─── ИСХОДНЫЙ ТЕКСТ

Критика 20-х годов отметила свежесть, оригинальность и поэтичность произведения Б. Лавренева. «Глубокая симпатия к освобождающим угнетенную человеческую личность силам революции, ясное понимание изображаемой борьбы — такова эмоционально-идейная окраска повести» (Г. Горбачев. Современная русская литература. Л., изд-во «Прибой», 1928, с. 252). В. Друзин писал; «Как раковины передают гул моря, так рассказ „Звездный цвет“ гораздо ярче тысячи публицистических статей покажет разбуженный Восток» («Звезда», 1925, № 4, с. 298).
В 1927 г. по мотивам рассказа студией Узбекгоскино был создан кинофильм «Шакалы Равата».
Печатается по тексту Двухтомника 1958 г.
Рассказ впервые опубликован в «Красном журнале для всех», Л., 1924, № 6.
Печатается по тексту, просмотренному и исправленному автором в 1957–1958 гг.
Повесть впервые опубликована в «Литературно-художественном альманахе для всех», кн. 1. Л., изд-во «Прибой», 1924.

──────
─── ФРАГМЕНТЫ ЗАПИСЕЙ

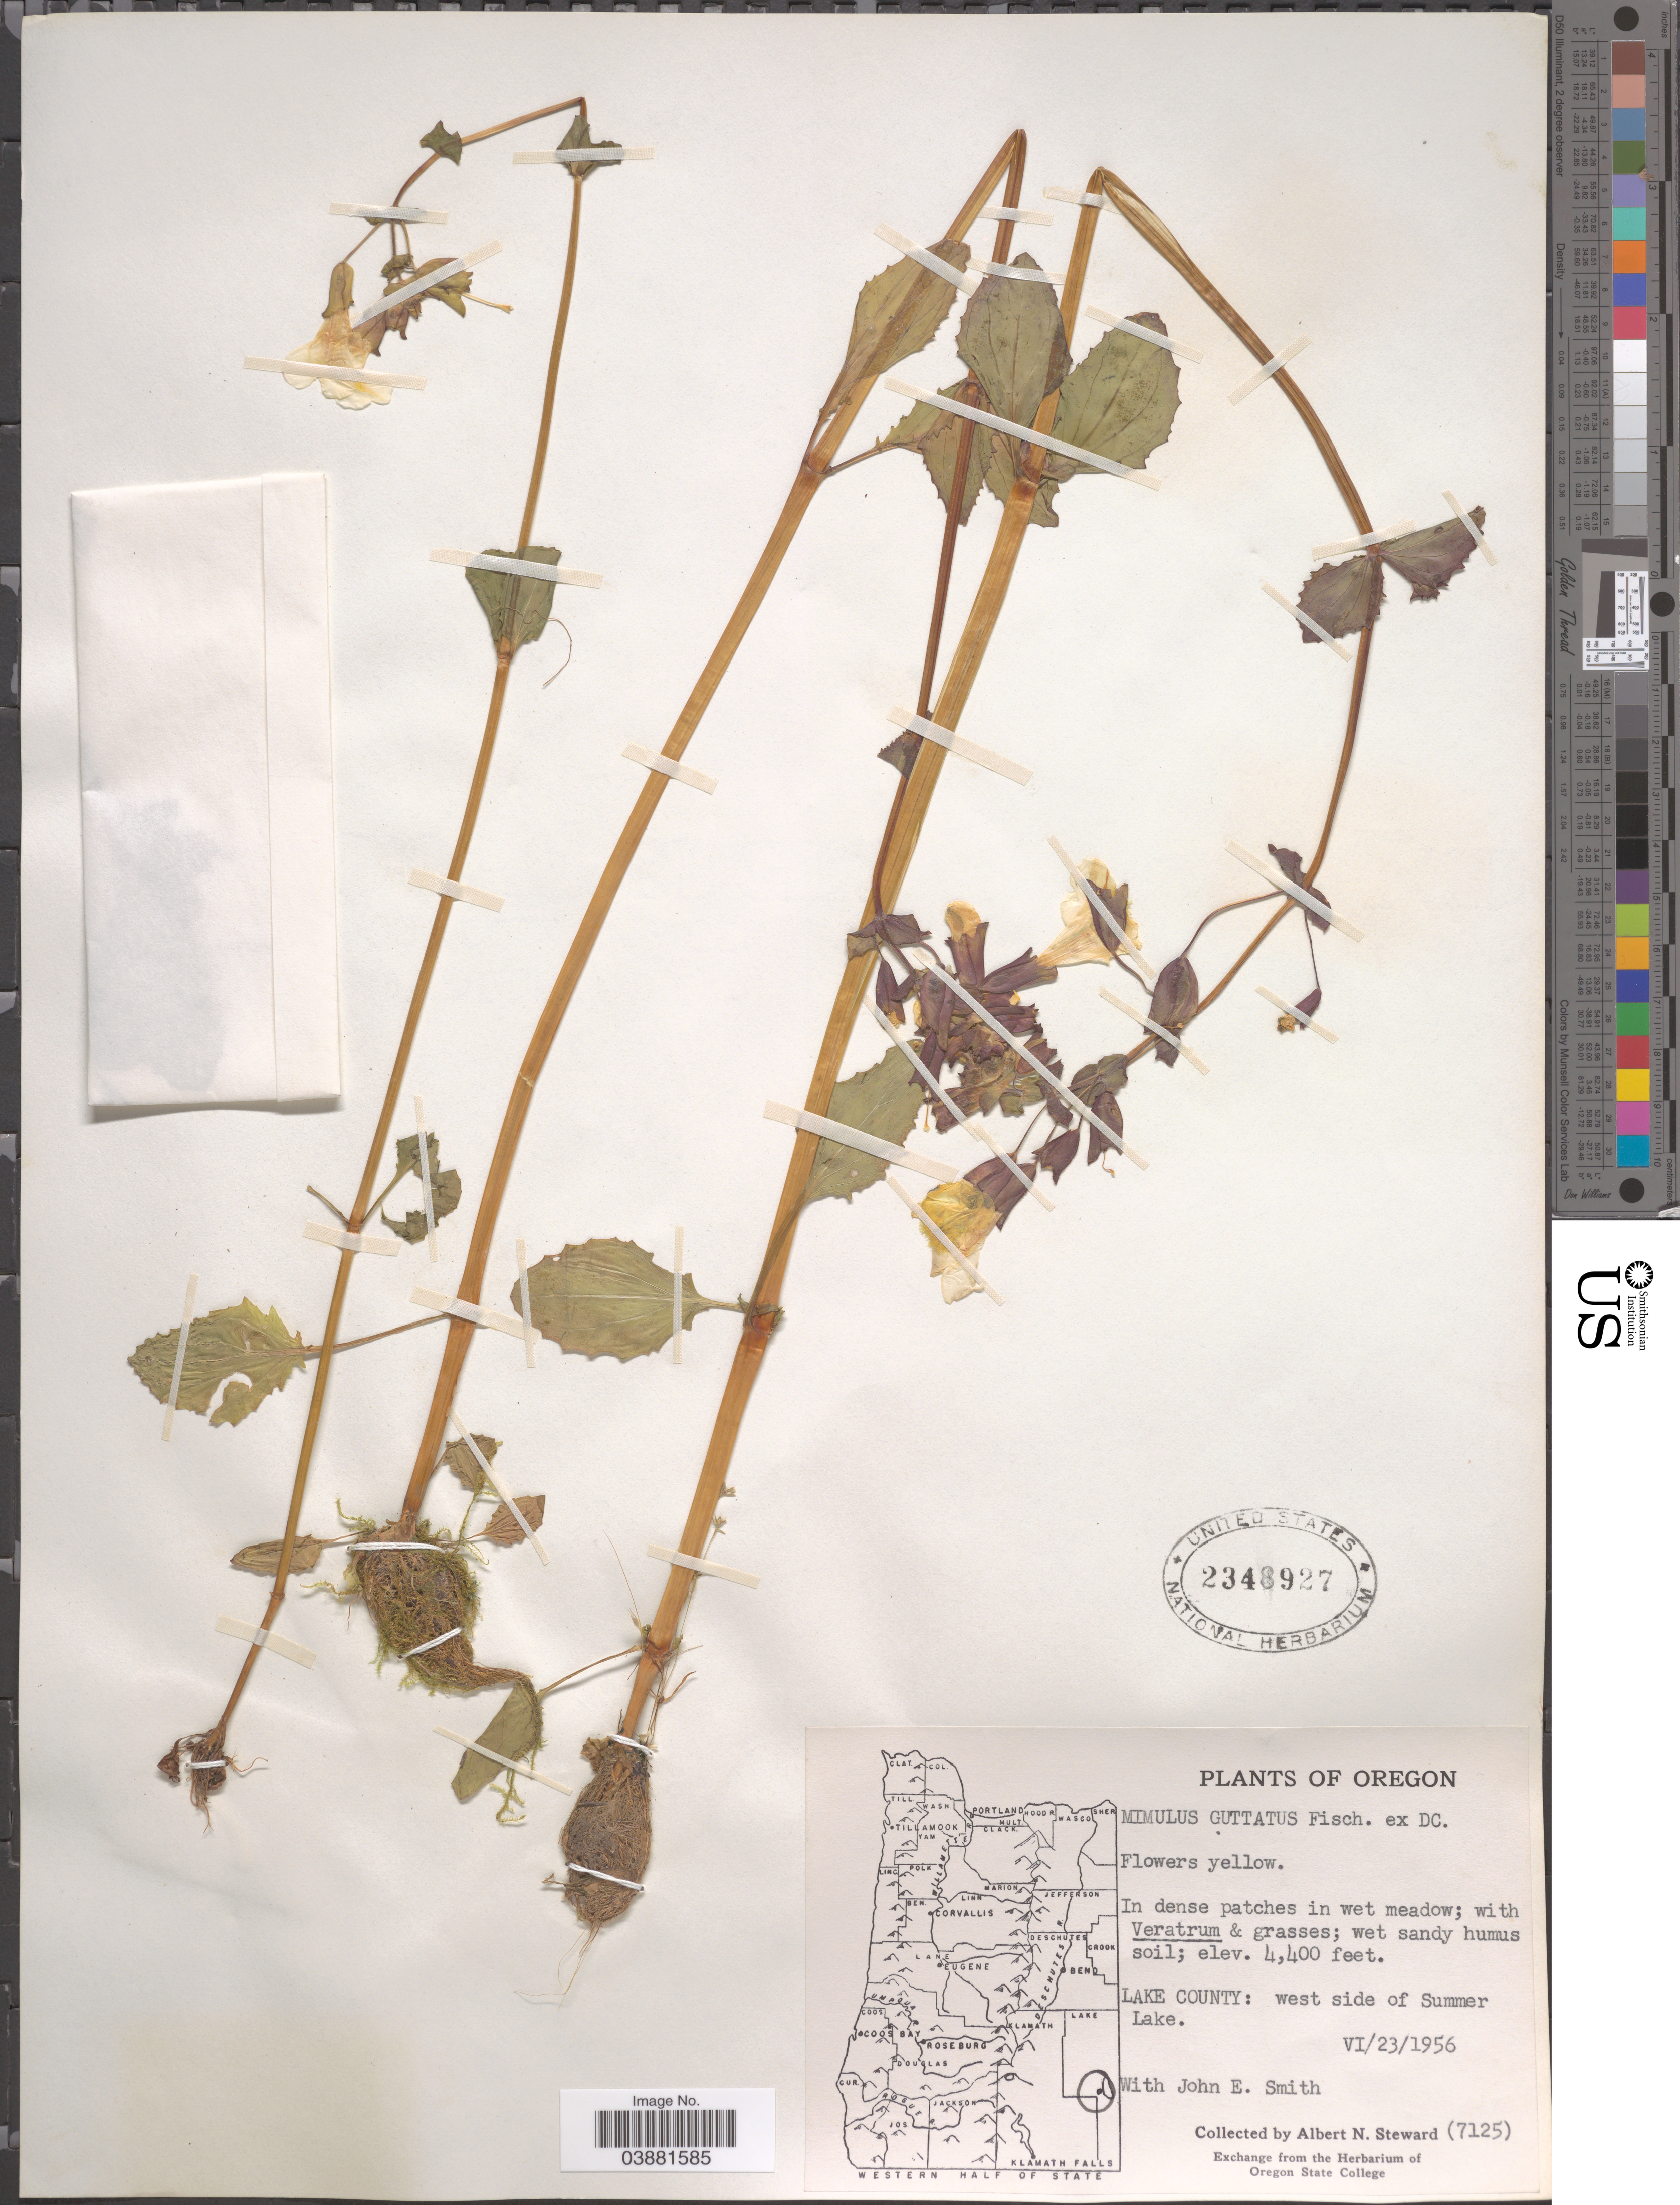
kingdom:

──────
─── ФРАГМЕНТЫ ЗАПИСЕЙ

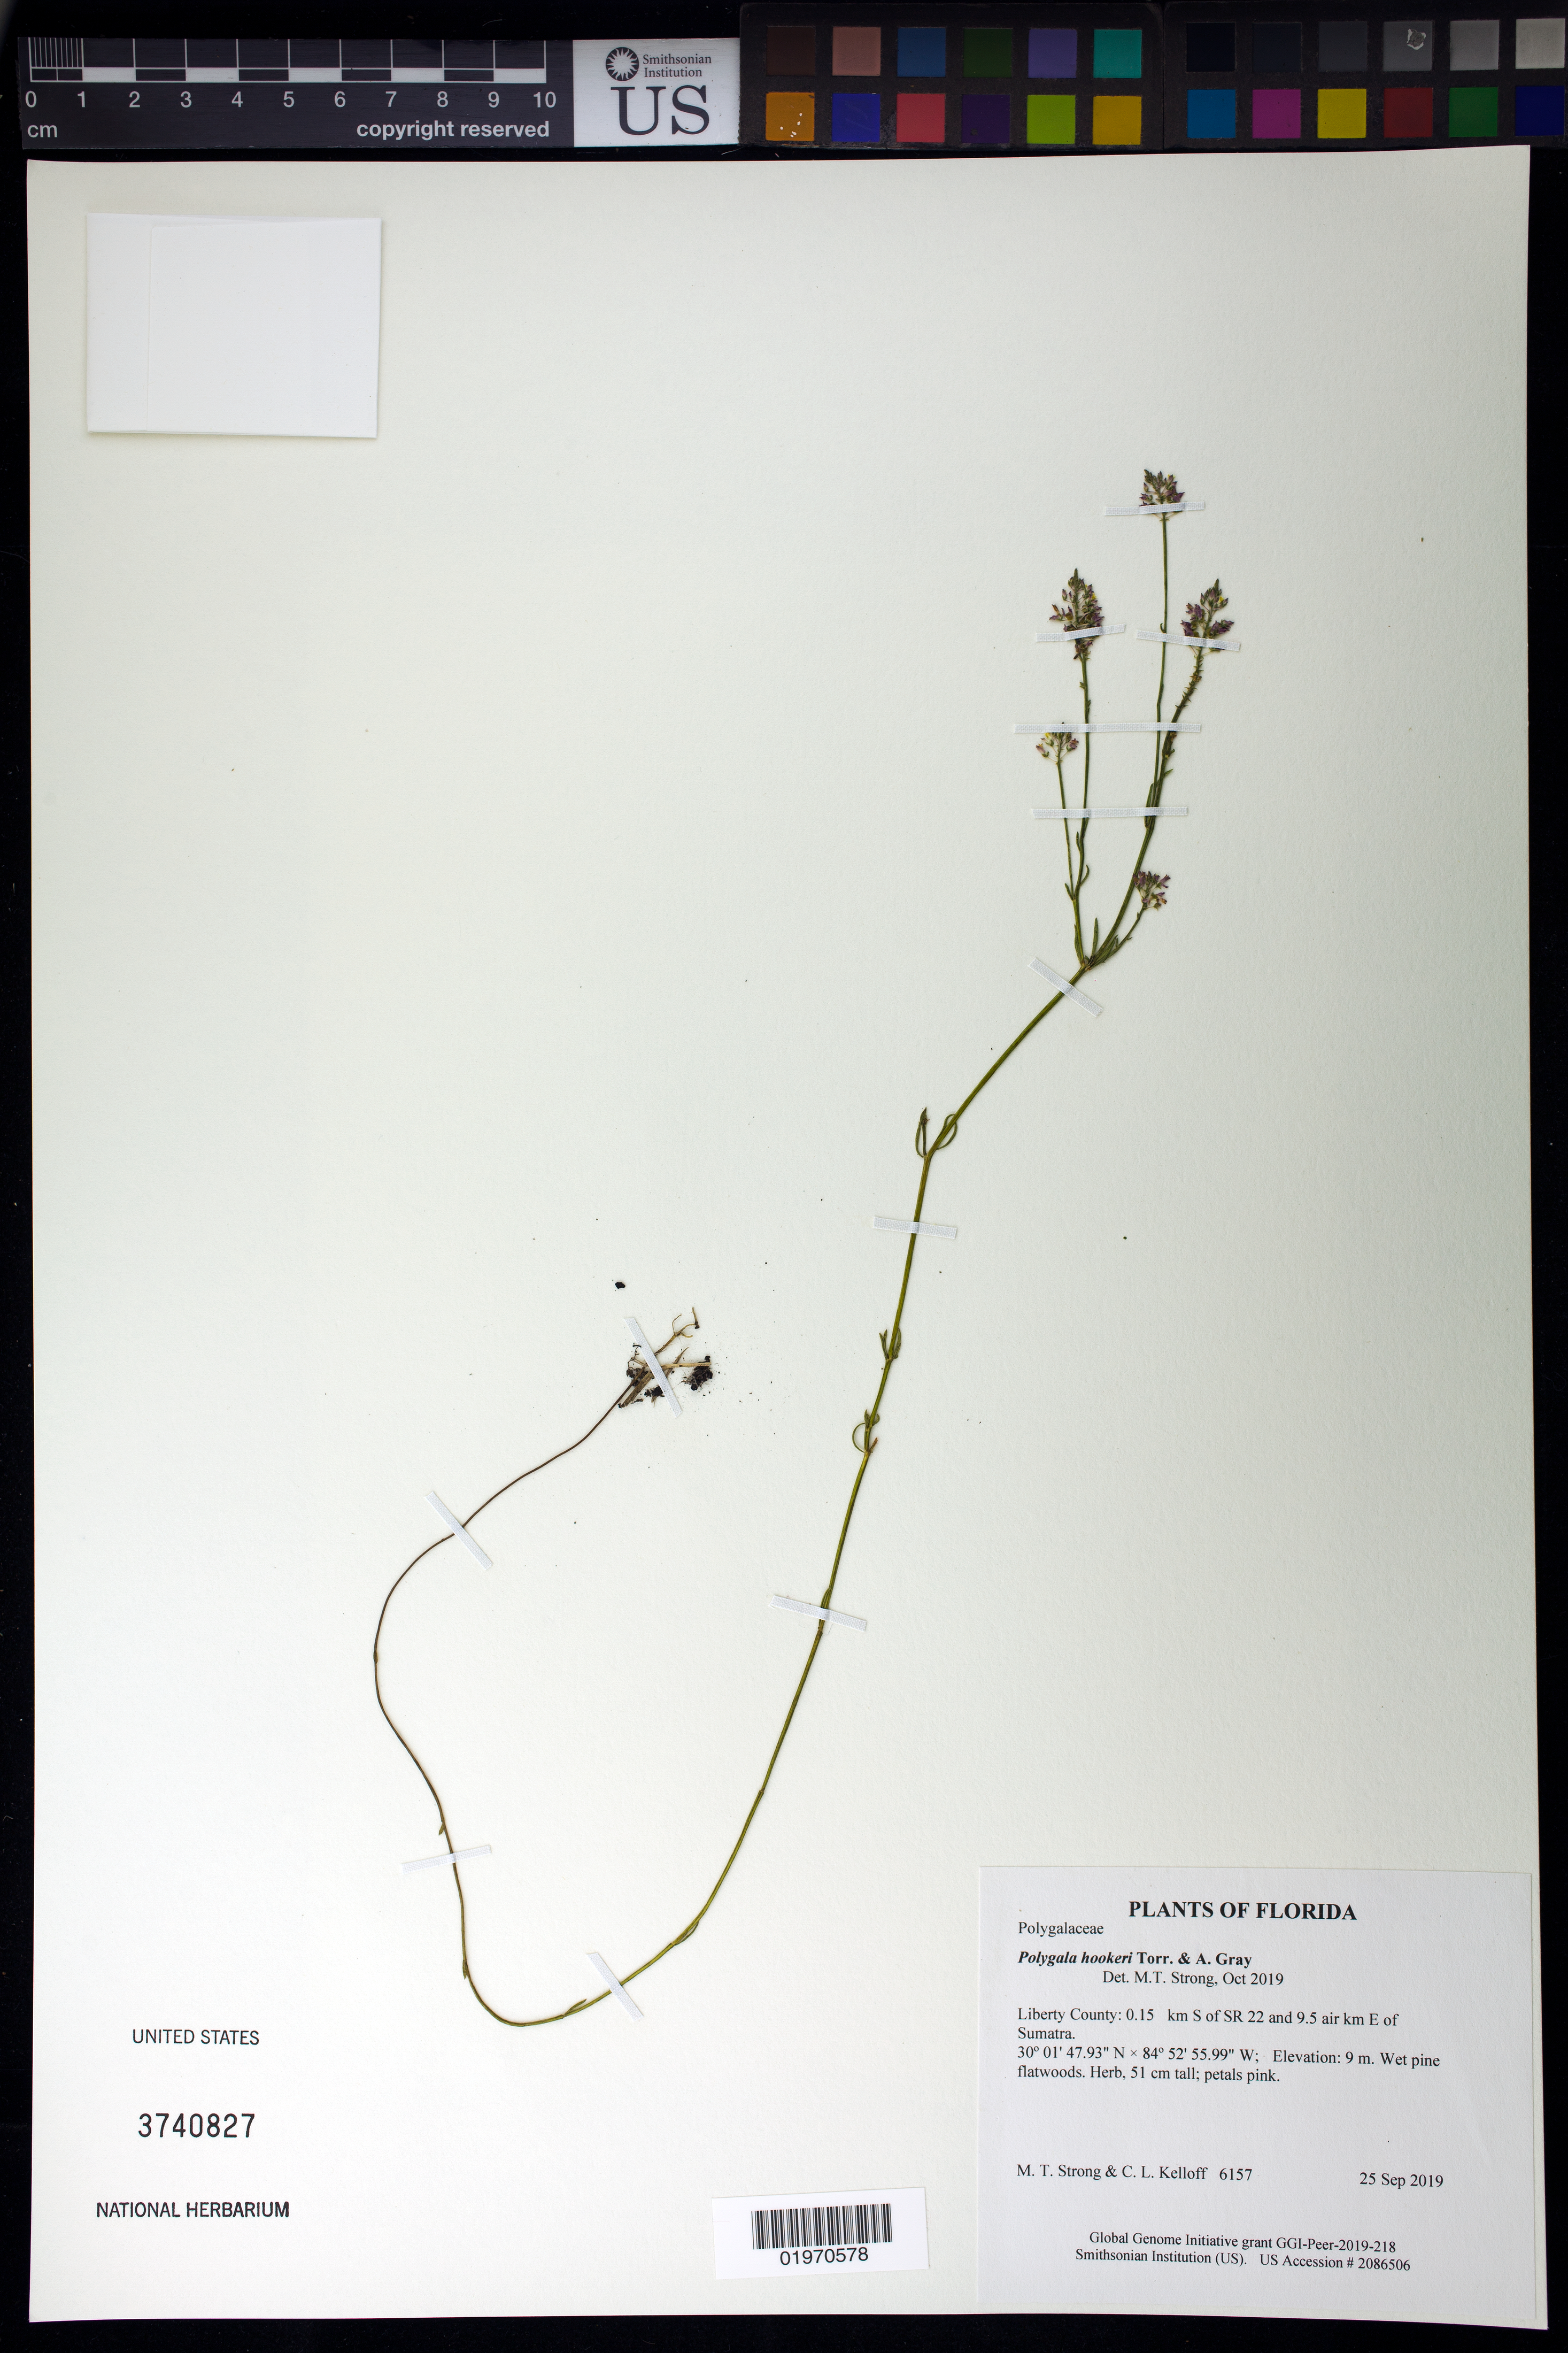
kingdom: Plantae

──────

## ЗАДАНИЕ 1
Обновите фрагмент примечаний к произведениям Б. Лавренева от «В 1927 г. по» до «Л., 1924, № 6.» включительно, заменив «кинофильм» на «фильм».
## ЗАДАНИЕ 2
Переведите на английский язык предложение из примечаний к произведениям Б. Лавренева: «В 1927 г. по мотивам рассказа студией Узбекгоскино был создан кинофильм «Шакалы Равата».»
Записи для работы не понадобятся.

## ПОЛНЫЙ ОТВЕТ 1
В 1927 г. по мотивам рассказа студией Узбекгоскино был создан фильм «Шакалы Равата».
Печатается по тексту Двухтомника 1958 г.
Рассказ впервые опубликован в «Красном журнале для всех», Л., 1924, № 6.

## ПОЛНЫЙ ОТВЕТ 2
In 1927, the Uzbekgoskino studio made the film "The Jackals of Ravat" based on the story.